_Given entries_.
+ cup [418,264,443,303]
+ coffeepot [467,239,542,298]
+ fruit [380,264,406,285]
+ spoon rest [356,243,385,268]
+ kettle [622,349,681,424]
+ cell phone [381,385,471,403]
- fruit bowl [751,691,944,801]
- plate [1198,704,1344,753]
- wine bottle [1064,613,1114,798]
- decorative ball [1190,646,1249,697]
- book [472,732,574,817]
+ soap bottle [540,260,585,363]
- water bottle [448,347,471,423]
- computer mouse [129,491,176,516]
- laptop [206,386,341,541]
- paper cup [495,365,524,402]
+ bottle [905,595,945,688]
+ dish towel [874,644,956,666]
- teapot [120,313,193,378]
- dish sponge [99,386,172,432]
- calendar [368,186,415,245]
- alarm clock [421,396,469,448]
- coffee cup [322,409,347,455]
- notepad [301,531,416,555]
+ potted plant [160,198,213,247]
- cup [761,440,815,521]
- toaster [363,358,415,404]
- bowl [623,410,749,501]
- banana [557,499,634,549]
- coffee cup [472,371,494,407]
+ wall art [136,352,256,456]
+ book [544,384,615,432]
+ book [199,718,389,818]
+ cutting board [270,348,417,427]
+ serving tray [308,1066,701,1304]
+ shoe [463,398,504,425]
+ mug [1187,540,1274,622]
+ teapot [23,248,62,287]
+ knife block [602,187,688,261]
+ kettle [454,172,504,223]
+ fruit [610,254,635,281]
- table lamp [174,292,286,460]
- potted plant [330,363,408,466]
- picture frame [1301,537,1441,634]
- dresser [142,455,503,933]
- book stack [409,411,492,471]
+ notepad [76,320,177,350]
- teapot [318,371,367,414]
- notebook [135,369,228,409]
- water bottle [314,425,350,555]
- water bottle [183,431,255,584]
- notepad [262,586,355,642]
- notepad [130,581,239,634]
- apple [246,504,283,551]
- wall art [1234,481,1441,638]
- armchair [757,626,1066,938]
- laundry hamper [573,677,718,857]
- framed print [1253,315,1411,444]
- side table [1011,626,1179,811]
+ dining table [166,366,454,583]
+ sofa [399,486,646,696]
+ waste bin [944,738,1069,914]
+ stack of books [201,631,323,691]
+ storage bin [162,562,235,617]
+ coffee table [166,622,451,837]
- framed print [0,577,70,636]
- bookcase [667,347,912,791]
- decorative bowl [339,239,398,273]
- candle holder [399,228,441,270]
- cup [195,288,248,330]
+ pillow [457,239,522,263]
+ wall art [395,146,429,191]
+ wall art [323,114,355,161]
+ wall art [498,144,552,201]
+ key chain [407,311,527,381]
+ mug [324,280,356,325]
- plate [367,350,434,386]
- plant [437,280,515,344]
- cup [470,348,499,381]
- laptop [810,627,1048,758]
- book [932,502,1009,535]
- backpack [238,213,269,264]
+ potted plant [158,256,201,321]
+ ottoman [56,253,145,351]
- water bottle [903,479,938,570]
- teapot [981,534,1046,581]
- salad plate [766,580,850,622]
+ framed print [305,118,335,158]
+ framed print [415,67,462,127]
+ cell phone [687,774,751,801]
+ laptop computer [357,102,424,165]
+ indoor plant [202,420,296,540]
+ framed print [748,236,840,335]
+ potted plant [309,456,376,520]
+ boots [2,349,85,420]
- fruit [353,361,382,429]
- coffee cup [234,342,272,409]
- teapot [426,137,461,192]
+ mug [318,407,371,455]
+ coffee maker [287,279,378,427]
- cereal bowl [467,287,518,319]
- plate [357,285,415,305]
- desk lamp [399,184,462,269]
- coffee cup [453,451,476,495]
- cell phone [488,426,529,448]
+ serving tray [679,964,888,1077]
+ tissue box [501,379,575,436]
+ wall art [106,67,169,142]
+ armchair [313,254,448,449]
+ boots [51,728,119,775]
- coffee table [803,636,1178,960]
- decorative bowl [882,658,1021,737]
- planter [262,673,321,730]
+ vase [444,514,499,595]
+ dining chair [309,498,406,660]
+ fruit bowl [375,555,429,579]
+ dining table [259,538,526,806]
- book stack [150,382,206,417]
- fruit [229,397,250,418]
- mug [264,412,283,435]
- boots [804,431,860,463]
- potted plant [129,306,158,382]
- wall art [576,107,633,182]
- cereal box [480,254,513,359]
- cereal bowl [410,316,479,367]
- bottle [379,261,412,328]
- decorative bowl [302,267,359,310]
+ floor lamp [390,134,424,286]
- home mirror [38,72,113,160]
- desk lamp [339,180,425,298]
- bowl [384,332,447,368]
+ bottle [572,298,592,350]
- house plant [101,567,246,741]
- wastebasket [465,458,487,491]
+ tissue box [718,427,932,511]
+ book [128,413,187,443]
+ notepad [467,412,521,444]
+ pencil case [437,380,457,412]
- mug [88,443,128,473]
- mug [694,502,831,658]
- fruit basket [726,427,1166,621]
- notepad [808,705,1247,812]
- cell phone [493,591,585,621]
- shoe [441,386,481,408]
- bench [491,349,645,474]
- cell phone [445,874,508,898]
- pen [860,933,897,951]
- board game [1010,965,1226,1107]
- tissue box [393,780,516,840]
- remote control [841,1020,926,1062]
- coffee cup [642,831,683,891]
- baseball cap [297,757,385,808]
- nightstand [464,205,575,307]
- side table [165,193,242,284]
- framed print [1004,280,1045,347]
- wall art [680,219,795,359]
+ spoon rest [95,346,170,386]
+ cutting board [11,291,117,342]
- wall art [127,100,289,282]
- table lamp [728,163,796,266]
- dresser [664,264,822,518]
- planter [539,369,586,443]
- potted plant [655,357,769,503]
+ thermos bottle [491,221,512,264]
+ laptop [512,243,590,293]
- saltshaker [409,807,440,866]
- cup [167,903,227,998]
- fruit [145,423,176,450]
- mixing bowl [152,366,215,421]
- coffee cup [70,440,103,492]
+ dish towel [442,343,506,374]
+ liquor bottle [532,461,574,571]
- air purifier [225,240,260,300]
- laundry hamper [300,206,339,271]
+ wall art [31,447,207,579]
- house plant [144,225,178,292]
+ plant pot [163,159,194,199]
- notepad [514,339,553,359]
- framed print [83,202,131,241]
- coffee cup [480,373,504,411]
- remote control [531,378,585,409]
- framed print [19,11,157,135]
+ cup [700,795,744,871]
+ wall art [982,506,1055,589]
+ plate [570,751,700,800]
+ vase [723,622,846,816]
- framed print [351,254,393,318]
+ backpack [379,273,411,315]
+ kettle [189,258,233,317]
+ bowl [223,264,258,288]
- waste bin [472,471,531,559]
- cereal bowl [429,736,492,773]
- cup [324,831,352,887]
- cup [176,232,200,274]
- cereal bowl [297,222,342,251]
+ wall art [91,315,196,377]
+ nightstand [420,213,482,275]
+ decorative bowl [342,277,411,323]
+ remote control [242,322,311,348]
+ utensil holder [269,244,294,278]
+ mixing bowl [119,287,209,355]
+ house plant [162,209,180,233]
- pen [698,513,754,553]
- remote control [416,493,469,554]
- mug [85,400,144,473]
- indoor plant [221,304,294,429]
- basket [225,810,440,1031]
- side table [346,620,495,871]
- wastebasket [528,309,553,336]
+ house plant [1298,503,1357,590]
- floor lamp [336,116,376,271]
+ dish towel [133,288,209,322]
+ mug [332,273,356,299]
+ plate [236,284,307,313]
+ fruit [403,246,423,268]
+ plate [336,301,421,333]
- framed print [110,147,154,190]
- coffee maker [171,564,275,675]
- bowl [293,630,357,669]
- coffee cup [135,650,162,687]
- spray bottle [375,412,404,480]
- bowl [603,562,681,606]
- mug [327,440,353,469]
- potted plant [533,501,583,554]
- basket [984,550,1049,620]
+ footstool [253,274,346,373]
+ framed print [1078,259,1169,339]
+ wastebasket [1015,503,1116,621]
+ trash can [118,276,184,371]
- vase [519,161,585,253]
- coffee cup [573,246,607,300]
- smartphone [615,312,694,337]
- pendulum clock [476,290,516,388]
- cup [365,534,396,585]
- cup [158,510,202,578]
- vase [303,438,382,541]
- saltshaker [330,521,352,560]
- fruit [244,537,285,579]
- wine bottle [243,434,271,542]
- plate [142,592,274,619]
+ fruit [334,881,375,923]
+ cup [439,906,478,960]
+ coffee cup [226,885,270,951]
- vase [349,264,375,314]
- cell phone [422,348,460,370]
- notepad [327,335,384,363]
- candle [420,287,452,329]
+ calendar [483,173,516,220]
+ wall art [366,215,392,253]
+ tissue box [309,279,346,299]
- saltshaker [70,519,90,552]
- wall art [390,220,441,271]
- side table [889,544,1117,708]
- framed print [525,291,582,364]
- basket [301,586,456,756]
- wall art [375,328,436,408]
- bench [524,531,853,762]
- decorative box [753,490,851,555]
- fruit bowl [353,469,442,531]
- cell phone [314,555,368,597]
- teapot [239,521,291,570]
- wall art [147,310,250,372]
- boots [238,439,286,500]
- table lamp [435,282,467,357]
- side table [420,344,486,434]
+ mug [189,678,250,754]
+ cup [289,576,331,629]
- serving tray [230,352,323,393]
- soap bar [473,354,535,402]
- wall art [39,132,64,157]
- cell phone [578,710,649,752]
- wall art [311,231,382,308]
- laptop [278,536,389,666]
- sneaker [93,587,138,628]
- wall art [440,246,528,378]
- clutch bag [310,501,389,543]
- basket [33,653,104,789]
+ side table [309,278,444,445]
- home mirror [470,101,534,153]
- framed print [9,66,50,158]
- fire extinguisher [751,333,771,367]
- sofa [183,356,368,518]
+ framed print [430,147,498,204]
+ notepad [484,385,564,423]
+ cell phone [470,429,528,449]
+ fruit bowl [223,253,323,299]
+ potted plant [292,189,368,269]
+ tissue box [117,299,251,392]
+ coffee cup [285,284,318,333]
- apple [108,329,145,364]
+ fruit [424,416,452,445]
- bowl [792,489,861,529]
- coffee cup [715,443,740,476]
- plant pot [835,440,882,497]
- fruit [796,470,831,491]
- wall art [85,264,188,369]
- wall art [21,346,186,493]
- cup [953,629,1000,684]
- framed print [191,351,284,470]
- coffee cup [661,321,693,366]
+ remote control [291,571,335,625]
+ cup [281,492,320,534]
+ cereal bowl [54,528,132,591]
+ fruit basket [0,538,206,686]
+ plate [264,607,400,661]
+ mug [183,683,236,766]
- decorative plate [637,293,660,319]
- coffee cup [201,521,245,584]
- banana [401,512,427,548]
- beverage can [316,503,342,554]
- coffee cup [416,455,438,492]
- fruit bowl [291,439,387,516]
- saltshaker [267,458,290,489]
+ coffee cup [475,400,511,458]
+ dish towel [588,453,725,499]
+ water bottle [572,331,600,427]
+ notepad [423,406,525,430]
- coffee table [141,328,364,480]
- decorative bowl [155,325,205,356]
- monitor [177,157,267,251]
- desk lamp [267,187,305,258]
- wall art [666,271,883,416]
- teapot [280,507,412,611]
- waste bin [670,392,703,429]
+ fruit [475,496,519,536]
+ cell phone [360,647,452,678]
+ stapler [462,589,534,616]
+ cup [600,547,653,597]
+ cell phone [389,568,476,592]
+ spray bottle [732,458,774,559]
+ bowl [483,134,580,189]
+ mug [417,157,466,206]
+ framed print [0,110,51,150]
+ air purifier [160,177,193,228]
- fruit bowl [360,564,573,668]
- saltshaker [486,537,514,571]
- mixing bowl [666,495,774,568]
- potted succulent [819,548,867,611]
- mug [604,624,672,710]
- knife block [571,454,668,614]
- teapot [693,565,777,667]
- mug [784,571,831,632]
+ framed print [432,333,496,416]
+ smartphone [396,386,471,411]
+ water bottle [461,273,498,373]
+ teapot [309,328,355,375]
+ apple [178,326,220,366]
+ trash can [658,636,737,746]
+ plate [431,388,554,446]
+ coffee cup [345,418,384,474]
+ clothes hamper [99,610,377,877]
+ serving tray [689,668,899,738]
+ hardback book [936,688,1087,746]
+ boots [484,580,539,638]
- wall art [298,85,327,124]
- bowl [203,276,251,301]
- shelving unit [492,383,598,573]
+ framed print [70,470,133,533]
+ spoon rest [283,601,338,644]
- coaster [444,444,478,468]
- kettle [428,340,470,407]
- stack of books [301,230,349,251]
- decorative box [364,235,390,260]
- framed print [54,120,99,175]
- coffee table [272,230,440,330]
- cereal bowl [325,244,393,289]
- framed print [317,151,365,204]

_What the task requires_. Starting at the line with "- plate [1198,704,1344,753]" and ending at the line with "- dish sponge [99,386,172,432]", print each line of the listing above exactly, with no other lines.

_Answer to the exercise_.
- plate [1198,704,1344,753]
- wine bottle [1064,613,1114,798]
- decorative ball [1190,646,1249,697]
- book [472,732,574,817]
+ soap bottle [540,260,585,363]
- water bottle [448,347,471,423]
- computer mouse [129,491,176,516]
- laptop [206,386,341,541]
- paper cup [495,365,524,402]
+ bottle [905,595,945,688]
+ dish towel [874,644,956,666]
- teapot [120,313,193,378]
- dish sponge [99,386,172,432]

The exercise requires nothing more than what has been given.